*** Document extract Section Begins ***

I intend to use dedicated 20A radial in 2.5 mmT&E.

Thermostat can only switch 16A so I will use a contactor - 2.5mm in 2.5mm out

My question relates to the cable feeding the stat and in turn the contactor coil.

This will not need to be 2.5mm as the load of the coil is very small but as the entire circuit will be protected by a 20A MCB if I use a smaller cable will I have to fuse down this bit of the circuit or does the fact that the coil is a fixed load mean I can omit overload protection?

 
think, given load and long periods of heating, I would feed circuit in 4mm rather than 2.5mm, but that's my personnal preference rather than a requirement, depending on your cable run that is. With regards to wiring stat, you are only looking for a power supply and control circuit to operate contactor. It's never going to pull much load so could probably manage without FCU and using smaller cable. I am assuming you are feeding supply straight to contactor terminals.

 
So why not just use 2.5 and save the agro?

It's not exactly going to break the bank is it?
It's not about the cost - I wanted to check my reasoning.

think, given load and long periods of heating, I would feed circuit in 4mm rather than 2.5mm, but that's my personnal preference rather than a requirement, depending on your cable run that is. With regards to wiring stat, you are only looking for a power supply and control circuit to operate contactor. It's never going to pull much load so could probably manage without FCU and using smaller cable. I am assuming you are feeding supply straight to contactor terminals.
Supply via isolator straight to contactor

Yeah I had considered 4mm too and given your advice I will now use it - which makes the question re the use of a smaller cable for the stat even more relevant - suppose I could squeeze 4mm into the stat but that seems over the top when I think I could use something smaller.

Thanks for everyone's input.

 
Distance between stat & contactor would be a consideration.

As would cable run.

IF they were both in the same enclosure then it would be normal to use smaller CSA for the control and not have it fuse protected in any way.

No risk of damage from "outside", as it would be in the same enclosure.

Overload risk minimal, only the contactor coil, and the coil wire csa so small it would "act" as a fuse.

 
But the UFH controllers, which are generally the same hardware in a rebadged box, hate the EM pulse - it wipes the time & program settings; when it switches OFF - so it only ever works once, until you reprogram it - then it works ONCE......etc.

*** Document extract Section Ends ***

• [Work request 1]: Please sum up the discussion on thermostat wiring in three sentences.
• [Work request 2]:
Answer these questions on the discussion on thermostat wiring, one line each:
(a) How many amps can the thermostat switch?
(b) What cable size does the poster finally decide to use for the circuit feed?
(c) What does the EM pulse wipe on UFH controllers?

*** Recorded information Section Begins ***

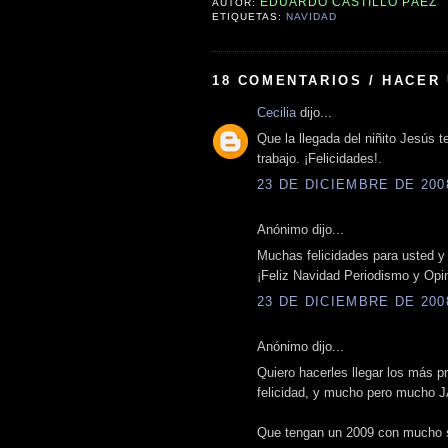
EDUARDO CASTILLO PÁEZ
AUTOR:
ETIQUETAS:
NAVIDAD
18 COMENTARIOS / HACER
Cecilia
dijo...
Que la llegada del niñito Jesús 
trabajo. ¡Felicidades!.
23 DE DICIEMBRE DE 2008
Anónimo dijo...
Muchas felicidades para usted y
¡Feliz Navidad Periodismo y Opin
23 DE DICIEMBRE DE 2008
Anónimo dijo...
Quiero hacerles llegar los más p
felicidad, y mucho pero mucho J
Que tengan un 2009 con mucho s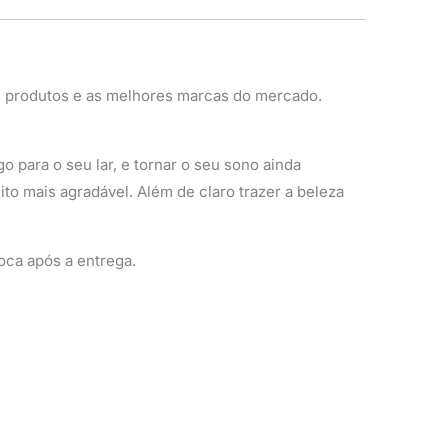
 produtos e as melhores marcas do mercado.
 para o seu lar, e tornar o seu sono ainda
to mais agradável. Além de claro trazer a beleza
oca após a entrega.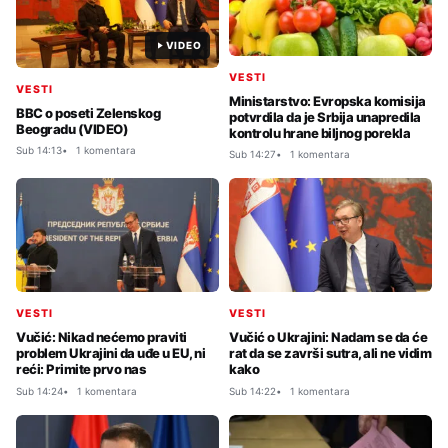
VIDEO
VESTI
VESTI
Ministarstvo: Evropska komisija
BBC o poseti Zelenskog
potvrdila da je Srbija unapredila
Beogradu (VIDEO)
kontrolu hrane biljnog porekla
Sub 14:13
1 komentara
Sub 14:27
1 komentara
VESTI
VESTI
Vučić: Nikad nećemo praviti
Vučić o Ukrajini: Nadam se da će
problem Ukrajini da uđe u EU, ni
rat da se završi sutra, ali ne vidim
reći: Primite prvo nas
kako
Sub 14:24
1 komentara
Sub 14:22
1 komentara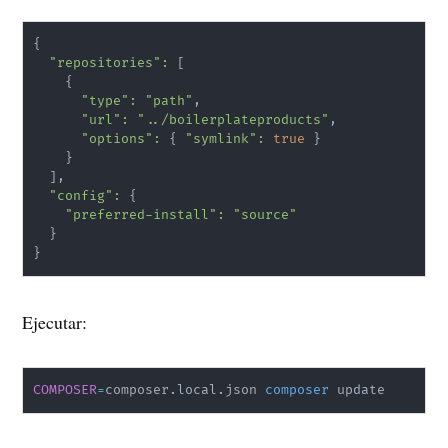
{
"repositories"
:
[
{
"type"
:
"path"
,

"url"
:
"../boilerplateproducts"
,

"options"
:
{
"symlink"
:
true
}
}
]
,

"config"
:
{
"preferred-install"
:
"source"
}
}
Ejecutar:
COMPOSER
=
composer.local.json 
composer
 update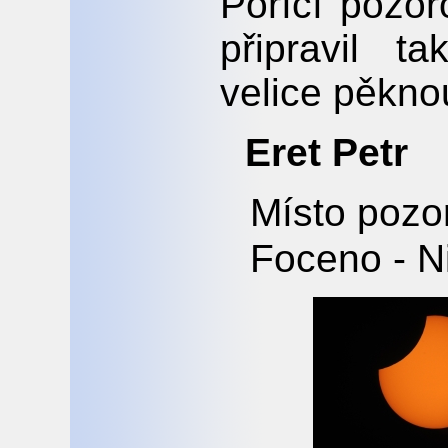
Poříčí pozo
připravil 
velice pěkno
Eret Petr
Místo pozo
Foceno - N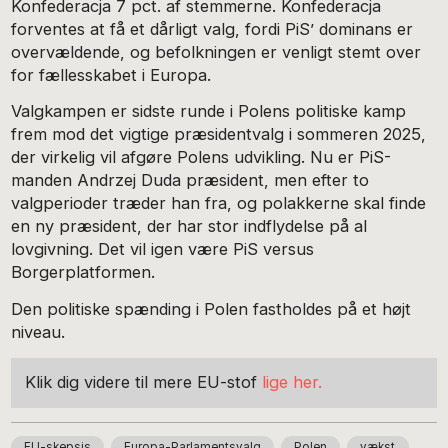
Konfederacja 7 pct. af stemmerne. Konfederacja
forventes at få et dårligt valg, fordi PiS’ dominans er
overvældende, og befolkningen er venligt stemt over
for fællesskabet i Europa.
Valgkampen er sidste runde i Polens politiske kamp
frem mod det vigtige præsidentvalg i sommeren 2025,
der virkelig vil afgøre Polens udvikling. Nu er PiS-
manden Andrzej Duda præsident, men efter to
valgperioder træder han fra, og polakkerne skal finde
en ny præsident, der har stor indflydelse på al
lovgivning. Det vil igen være PiS versus
Borgerplatformen.
Den politiske spænding i Polen fastholdes på et højt
niveau.
Klik dig videre til mere EU-stof
lige her.
EU-skepsis
Europa-Parlamentsvalg
Polen
vækst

*** Recorded information Section Ends ***

• [Task answer 1]: The poster plans a dedicated 20A radial in 2.5mm T&E with a contactor, because the thermostat can only switch 16A. They ask whether a smaller cable feeding the thermostat and contactor coil must be fused down under the 20A MCB. Replies recommend 4mm for the feed and say the low-load control circuit could use smaller, unfused cable, especially within one enclosure, but one warns that UFH controllers lose their time and program settings from the EM pulse at switch-off.

• [Task answer 2]:
(a) 16A
(b) 4mm
(c) The time and program settings